A Letter to the Child I Am Too Selfish to Have, According to a Childless Guy Who Lives in a Golden Palace
Lessons from the Catholic Church: Expect nothing and still be disappointed.

When I was your age there were butterflies.
I did not spend most of my childhood in a rural idyll, I grew up in a suburban neighborhood that was technically part of New York City. But I saw butterflies all the time, and not just the ones that my kindergarten class raised from eggs. There were butterflies with wispy white wings and the occasional monarch darting around the flowers in my mother’s garden.
I thought I saw the butterflies less often as some kind of metaphor for the depression that sunk over me in high school, a genetic and experiential gift that you will inherit as the fucked-up genes from both sides of my family now run in your veins as well, but it wasn’t my imagination. There truly are 1.6% less butterflies each year.
There are so many signs that the world I grew up in will never be yours. Endangered animals I gathered box tops to save now disappearing forever. Once-in-a-lifetime storms multiple times a year. T-shirts on Christmas and winter coats on Easter. Our family in Croatia working harder and harder each year to squeeze out half a living from the land, even when hail damages the grapes and frost damages the olives and drought damages everything. But I keep coming back to the butterflies. Just another one of nature’s beautiful surprises that I got to see often, but you may not.
I think that was the day I realized it might be selfish to have you. When I realized that I would be bringing you into a world with fewer butterflies.
I do not know what kind of life you will have with me. I am 24 and single, financially stable in the kind of delicate calculus that would be upended with the presence of another person, a poorly-timed medical emergency, or even a chronically ill cat. I am doing alright for myself, and happy with the life I have built in Zagreb, but the unpleasant kernel of truth at the center of this move is that I did it partially because I knew I could never afford to live in the city of my birth. I think I might love to raise my child in the city I was born in, give you the same opportunities to go on cheap visits to the Met and chase pigeons through Central Park and feel the whole world at your fingertips or at the end of a subway ride. But it is not 1997 anymore. I’m not sure I see a world where this will happen for us, where I can give you the same kind of opportunities my family gave me on a (unionized) waiter’s salary.
Although life in Zagreb is fine for me, I do not know that I would bring a child into this town either. I’ve heard enough stories about childbirth in Croatian hospitals to be hesitant about wanting to be part of it. Know that I will love you no matter what and fight for you, but if you are not able-bodied, accommodations and treatment are few and far between. I’m terrified of the world of hurt you will face if you are gay, or if the person I am raising you with is also your mother, not a father. I’m terrified of the poison that will get poured into your ear, including at in-school religion classes, no matter how hard I try to teach you to respect others.

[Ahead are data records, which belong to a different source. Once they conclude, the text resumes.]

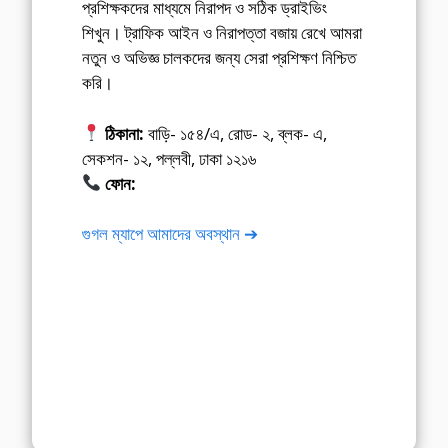
প্রশিক্ষকদের মাধ্যমে নিরাপদ ও সঠিক ড্রাইভিং
শিখুন। ট্রাফিক আইন ও নিরাপত্তা বজায় রেখে আমরা
নতুন ও অভিজ্ঞ চালকদের জন্য সেরা প্রশিক্ষণ নিশ্চিত
করি।
ঠিকানা:
বাড়ি- ১৫৪/এ, রোড- ২, ব্লক- এ,
সেকশন- ১২, পল্লবী, ঢাকা ১২১৬
ফোন:
01675-565222
গুগল ম্যাপে আমাদের অবস্থান ➔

Ironically, the head of the Catholic Church claims people are too selfish to have children, yet his institution’s decades-long stranglehold on the country I love is a big factor in my calculus deciding whether or not to have children.
The Pope said it would be selfish not to have you, that too many young people such as myself are choosing to adopt pets instead. Even now, I am financially secure enough to adopt a pet if I tighten the belt a little bit, but I’m not sure that I can afford a child in the next decade. I can have a pet without worrying that going into the hospital will kill me. I can adopt a dog without worrying about what I will do about religion class when it goes to school. And cats live less than humans. I can adopt a pet without worrying on my deathbed that I have brought a being into a world that is too cruel for it.
To some extent, there is selfishness in my decision (probably) not to have children, but not in the way Pope Francis thinks. Much of my decision comes from my fear of the climate apocalypse, but so many other people have faced what felt like world-ending catastrophes before and maintained the hope (or the inability to decide otherwise) to have children. My own grandmother was born during World War Two. Indigenous people survived and raised family after genocide and robbery of their lands. There is some selfishness in the (often white) modern liberal’s fear of having children in the face of climate destruction. We are not the first people to face such complete destruction, but we are one of the first to be completely insulated from existential threats on a daily basis, maybe that is why it feels so terrifying.
But I still am not sure that I want to have children now, although I think about helping a little person walk and going to school recitals and listening to an overexcited toddler ramble about dinosaurs. Because no matter what the pope says, I would be bringing a child into the world with fewer butterflies.
And the truth is that for all of his talk about humility, Pope Francis will retreat to his gilded palace, and if I have kids I will have to scramble to find childcare (because even in Zagreb, raising a child on one salary won’t be enough).